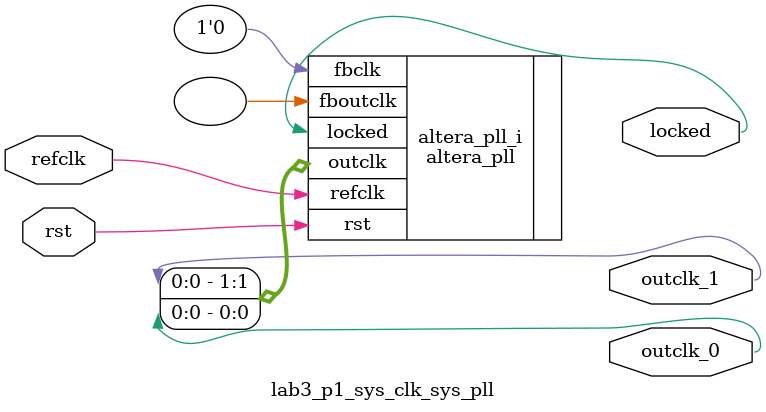
<source format=v>
`timescale 1ns/10ps
module  lab3_p1_sys_clk_sys_pll(

	// interface 'refclk'
	input wire refclk,

	// interface 'reset'
	input wire rst,

	// interface 'outclk0'
	output wire outclk_0,

	// interface 'outclk1'
	output wire outclk_1,

	// interface 'locked'
	output wire locked
);

	altera_pll #(
		.fractional_vco_multiplier("false"),
		.reference_clock_frequency("50.0 MHz"),
		.operation_mode("direct"),
		.number_of_clocks(2),
		.output_clock_frequency0("50.000000 MHz"),
		.phase_shift0("0 ps"),
		.duty_cycle0(50),
		.output_clock_frequency1("50.000000 MHz"),
		.phase_shift1("-3000 ps"),
		.duty_cycle1(50),
		.output_clock_frequency2("0 MHz"),
		.phase_shift2("0 ps"),
		.duty_cycle2(50),
		.output_clock_frequency3("0 MHz"),
		.phase_shift3("0 ps"),
		.duty_cycle3(50),
		.output_clock_frequency4("0 MHz"),
		.phase_shift4("0 ps"),
		.duty_cycle4(50),
		.output_clock_frequency5("0 MHz"),
		.phase_shift5("0 ps"),
		.duty_cycle5(50),
		.output_clock_frequency6("0 MHz"),
		.phase_shift6("0 ps"),
		.duty_cycle6(50),
		.output_clock_frequency7("0 MHz"),
		.phase_shift7("0 ps"),
		.duty_cycle7(50),
		.output_clock_frequency8("0 MHz"),
		.phase_shift8("0 ps"),
		.duty_cycle8(50),
		.output_clock_frequency9("0 MHz"),
		.phase_shift9("0 ps"),
		.duty_cycle9(50),
		.output_clock_frequency10("0 MHz"),
		.phase_shift10("0 ps"),
		.duty_cycle10(50),
		.output_clock_frequency11("0 MHz"),
		.phase_shift11("0 ps"),
		.duty_cycle11(50),
		.output_clock_frequency12("0 MHz"),
		.phase_shift12("0 ps"),
		.duty_cycle12(50),
		.output_clock_frequency13("0 MHz"),
		.phase_shift13("0 ps"),
		.duty_cycle13(50),
		.output_clock_frequency14("0 MHz"),
		.phase_shift14("0 ps"),
		.duty_cycle14(50),
		.output_clock_frequency15("0 MHz"),
		.phase_shift15("0 ps"),
		.duty_cycle15(50),
		.output_clock_frequency16("0 MHz"),
		.phase_shift16("0 ps"),
		.duty_cycle16(50),
		.output_clock_frequency17("0 MHz"),
		.phase_shift17("0 ps"),
		.duty_cycle17(50),
		.pll_type("General"),
		.pll_subtype("General")
	) altera_pll_i (
		.rst	(rst),
		.outclk	({outclk_1, outclk_0}),
		.locked	(locked),
		.fboutclk	( ),
		.fbclk	(1'b0),
		.refclk	(refclk)
	);
endmodule


</source>
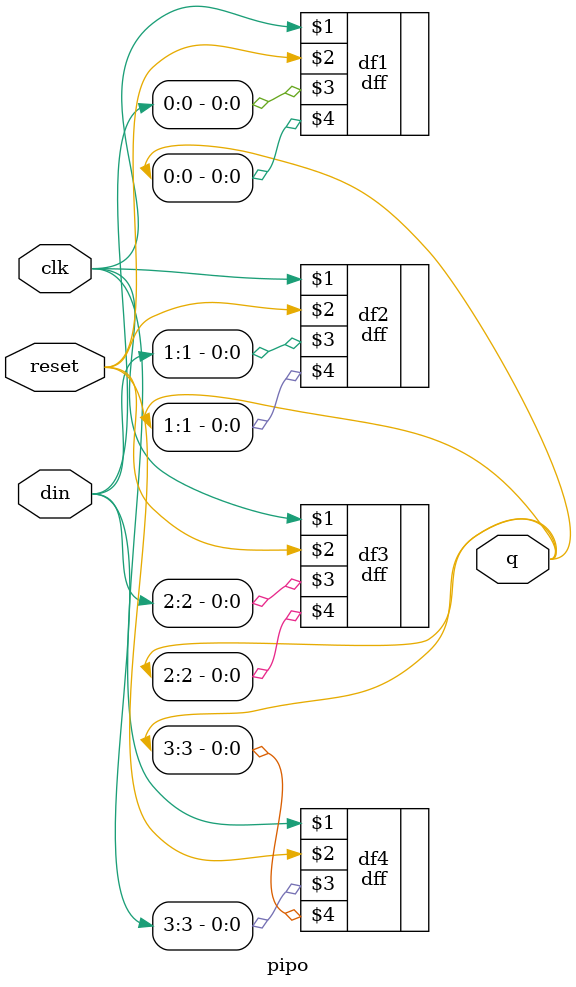
<source format=v>
`timescale 1ns / 1ps


module pipo(
    input clk,
    input reset,
    input [3:0] din,
    output [3:0] q
    );
    
    dff df1(clk , reset , din[0] , q[0]);
    dff df2(clk , reset , din[1] , q[1]);
    dff df3(clk , reset , din[2] , q[2]);
    dff df4(clk , reset , din[3] , q[3]);
endmodule

</source>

********

Activity: A faithful copy of all the data above, without its pictures, is the expected result.

Expected answer:
<source format=v>
`timescale 1ns/10ps
module  lab3_p1_sys_clk_sys_pll(

	// interface 'refclk'
	input wire refclk,

	// interface 'reset'
	input wire rst,

	// interface 'outclk0'
	output wire outclk_0,

	// interface 'outclk1'
	output wire outclk_1,

	// interface 'locked'
	output wire locked
);

	altera_pll #(
		.fractional_vco_multiplier("false"),
		.reference_clock_frequency("50.0 MHz"),
		.operation_mode("direct"),
		.number_of_clocks(2),
		.output_clock_frequency0("50.000000 MHz"),
		.phase_shift0("0 ps"),
		.duty_cycle0(50),
		.output_clock_frequency1("50.000000 MHz"),
		.phase_shift1("-3000 ps"),
		.duty_cycle1(50),
		.output_clock_frequency2("0 MHz"),
		.phase_shift2("0 ps"),
		.duty_cycle2(50),
		.output_clock_frequency3("0 MHz"),
		.phase_shift3("0 ps"),
		.duty_cycle3(50),
		.output_clock_frequency4("0 MHz"),
		.phase_shift4("0 ps"),
		.duty_cycle4(50),
		.output_clock_frequency5("0 MHz"),
		.phase_shift5("0 ps"),
		.duty_cycle5(50),
		.output_clock_frequency6("0 MHz"),
		.phase_shift6("0 ps"),
		.duty_cycle6(50),
		.output_clock_frequency7("0 MHz"),
		.phase_shift7("0 ps"),
		.duty_cycle7(50),
		.output_clock_frequency8("0 MHz"),
		.phase_shift8("0 ps"),
		.duty_cycle8(50),
		.output_clock_frequency9("0 MHz"),
		.phase_shift9("0 ps"),
		.duty_cycle9(50),
		.output_clock_frequency10("0 MHz"),
		.phase_shift10("0 ps"),
		.duty_cycle10(50),
		.output_clock_frequency11("0 MHz"),
		.phase_shift11("0 ps"),
		.duty_cycle11(50),
		.output_clock_frequency12("0 MHz"),
		.phase_shift12("0 ps"),
		.duty_cycle12(50),
		.output_clock_frequency13("0 MHz"),
		.phase_shift13("0 ps"),
		.duty_cycle13(50),
		.output_clock_frequency14("0 MHz"),
		.phase_shift14("0 ps"),
		.duty_cycle14(50),
		.output_clock_frequency15("0 MHz"),
		.phase_shift15("0 ps"),
		.duty_cycle15(50),
		.output_clock_frequency16("0 MHz"),
		.phase_shift16("0 ps"),
		.duty_cycle16(50),
		.output_clock_frequency17("0 MHz"),
		.phase_shift17("0 ps"),
		.duty_cycle17(50),
		.pll_type("General"),
		.pll_subtype("General")
	) altera_pll_i (
		.rst	(rst),
		.outclk	({outclk_1, outclk_0}),
		.locked	(locked),
		.fboutclk	( ),
		.fbclk	(1'b0),
		.refclk	(refclk)
	);
endmodule


</source>
<source format=v>
`timescale 1ns / 1ps


module pipo(
    input clk,
    input reset,
    input [3:0] din,
    output [3:0] q
    );
    
    dff df1(clk , reset , din[0] , q[0]);
    dff df2(clk , reset , din[1] , q[1]);
    dff df3(clk , reset , din[2] , q[2]);
    dff df4(clk , reset , din[3] , q[3]);
endmodule

</source>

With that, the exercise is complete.